The diagnosis of ORS is done by a general practitioner. The diagnosis is symptom-based and by providing the practitioner a medical history. A practitioner will check the symptoms and check when the vaccine was administered to provide a proper diagnosis. A physical exam, consisting of inspection of the eyes and throat as well as auscultation, might be done as well to rule out a potential diagnosis.

== Treatment ==
The focus of the treatment of ORS is to alleviate symptoms. Over-the-counter cough or pain medication is advised to be taken as needed.
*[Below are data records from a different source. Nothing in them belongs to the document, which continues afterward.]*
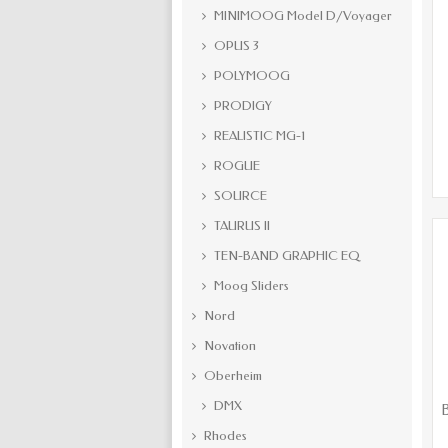
MINIMOOG Model D/Voyager
OPUS 3
POLYMOOG
PRODIGY
REALISTIC MG-1
ROGUE
SOURCE
TAURUS II
TEN-BAND GRAPHIC EQ
Moog Sliders
Nord
Novation
Oberheim
DMX
B
Rhodes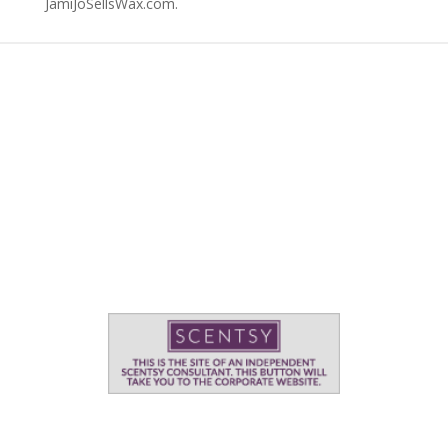
JamiJoSellsWax.com.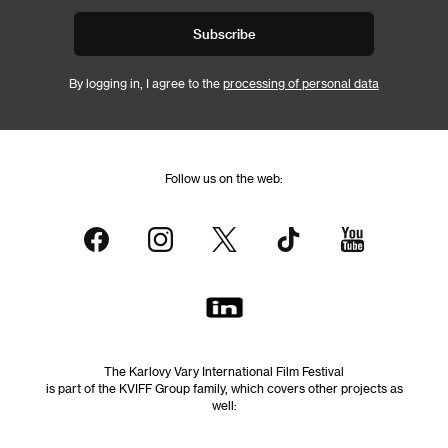
Subscribe
By logging in, I agree to the
processing of personal data
Follow us on the web:
The Karlovy Vary International Film Festival
is part of the KVIFF Group family, which covers other projects as
well: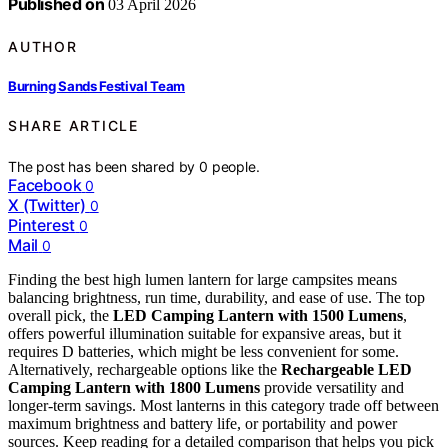
Published on
03 April 2026
AUTHOR
Burning Sands Festival Team
SHARE ARTICLE
The post has been shared by
0
people.
Facebook
0
X (Twitter)
0
Pinterest
0
Mail
0
Finding the best high lumen lantern for large campsites means
balancing brightness, run time, durability, and ease of use. The top
overall pick, the
LED Camping Lantern with 1500 Lumens
,
offers powerful illumination suitable for expansive areas, but it
requires D batteries, which might be less convenient for some.
Alternatively, rechargeable options like the
Rechargeable LED
Camping Lantern with 1800 Lumens
provide versatility and
longer-term savings. Most lanterns in this category trade off between
maximum brightness and battery life, or portability and power
sources. Keep reading for a detailed comparison that helps you pick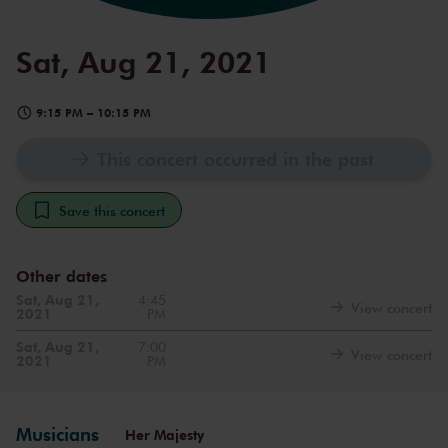
Sat, Aug 21, 2021
9:15 PM
–
10:15 PM
This concert occurred in the past
Save this concert
Other dates
Sat, Aug 21,
4:45
View concert
2021
PM
Sat, Aug 21,
7:00
View concert
2021
PM
Musicians
Her Majesty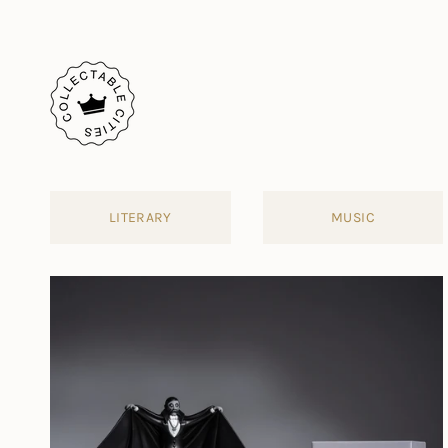
Skip
to
content
LITERARY
MUSIC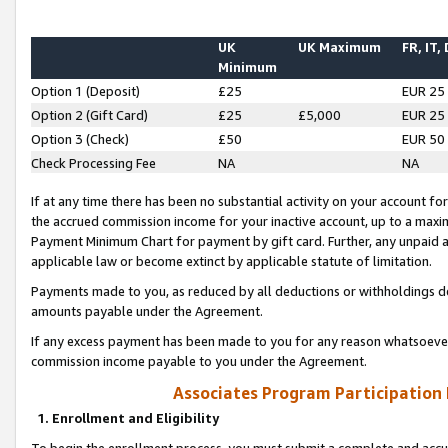
UK
UK Maximum
FR, IT,
Minimum
Option 1 (Deposit)
£25
EUR 25
Option 2 (Gift Card)
£25
£5,000
EUR 25
Option 3 (Check)
£50
EUR 50
Check Processing Fee
NA
NA
If at any time there has been no substantial activity on your account for 
the accrued commission income for your inactive account, up to a max
Payment Minimum Chart for payment by gift card. Further, any unpaid 
applicable law or become extinct by applicable statute of limitation.
Payments made to you, as reduced by all deductions or withholdings de
amounts payable under the Agreement.
If any excess payment has been made to you for any reason whatsoever,
commission income payable to you under the Agreement.
Associates Program Participation
1. Enrollment and Eligibility
To begin the enrollment process, you must submit a complete and accur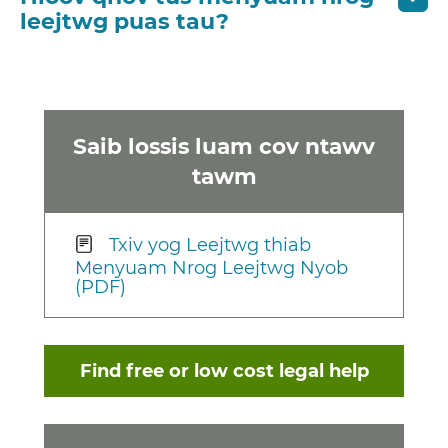
leejtwg puas tau?
Saib lossis luam cov ntawv
tawm
Txiv yog Leejtwg thiab
Menyuam Nrog Leejtwg Nyob
(PDF)
Find free or low cost legal help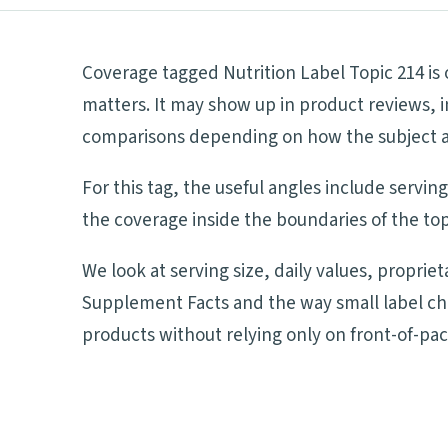
Coverage tagged Nutrition Label Topic 214 is
matters. It may show up in product reviews, i
comparisons depending on how the subject aff
For this tag, the useful angles include servi
the coverage inside the boundaries of the top
We look at serving size, daily values, proprie
Supplement Facts and the way small label ch
products without relying only on front-of-pa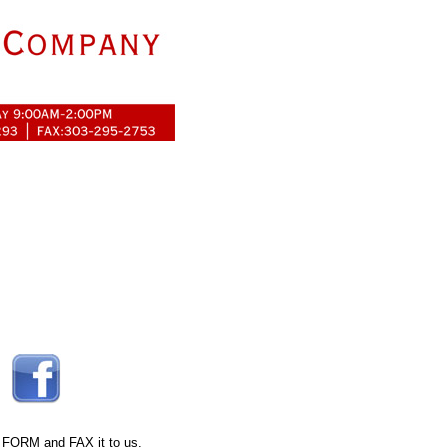
 FORM
and FAX it to us.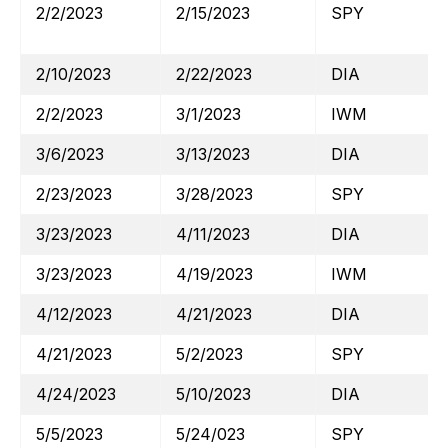
2/2/2023
2/15/2023
SPY
2/10/2023
2/22/2023
DIA
2/2/2023
3/1/2023
IWM
3/6/2023
3/13/2023
DIA
2/23/2023
3/28/2023
SPY
3/23/2023
4/11/2023
DIA
3/23/2023
4/19/2023
IWM
4/12/2023
4/21/2023
DIA
4/21/2023
5/2/2023
SPY
4/24/2023
5/10/2023
DIA
5/5/2023
5/24/023
SPY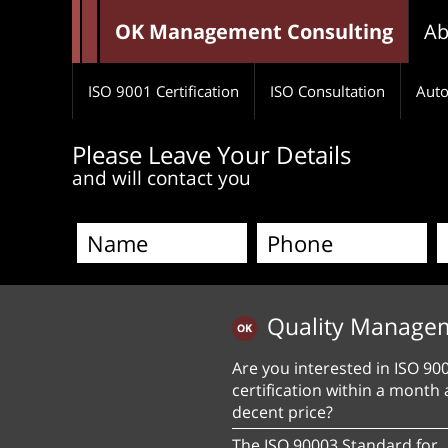
OK Management Consulting
Ab
ISO 9001 Certification
ISO Consultation
Auto
Please Leave Your Details
and will contact you
Quality Manage
Are you interested in ISO 90
certification within a month 
decent price?
The ISO 90003 Standard for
However, ORS is considered mild and to be self-resolving. There have been some reported hospitalizations due to ORS, though they were seen in the elderly.

== Prognosis ==
The risk of recurrence of ORS is higher during revaccination. However, the risk of recurrence is symptom-based:
- those who had ORS and did not experience any respiratory symptoms are safe to get reimmunized against influenza
- those who had ORS and did experience respiratory symptoms should consult a physician before immunization

Symptoms after recurrence are less severe after revaccination. Those who are 60 years old and above are at risk of recurrence.

== Epidemiology ==

Global map of Canada

There have been limited cases involving ORS; however, from the cases, it was noted that this condition affected women more than men and was typical in people 40-59 years old. These cases arose in Canada during the 2000-2001 flu season and were seen primarily in white Canadians. There was a similar issue that occurred in Europe in the mid 1990's however this was not ORS. The reason why white Canadian women in their 40s and 50s are more susceptible to this condition is still not yet known.

== Recent research ==

The current logo used by Pfizer

The current logo used by Moderna.m

Recent research has seen a correlation between the COVID-19 vaccine and some ocular symptoms. Although not linked to ORS, symptoms are similar. It was reported that the most common ocular symptom was ocular inflammation with ocular neuritis coming in a close second. A study demonstrated that these symptoms were linked to the Pfizer-BioNTech vaccine with ocular neuritis also being linked to the Moderna vaccine. Although studies have not found the root of the cause, further research is being conducted to find an underlying cause as to why these COVID-19 vaccines are demonstrating these symptoms.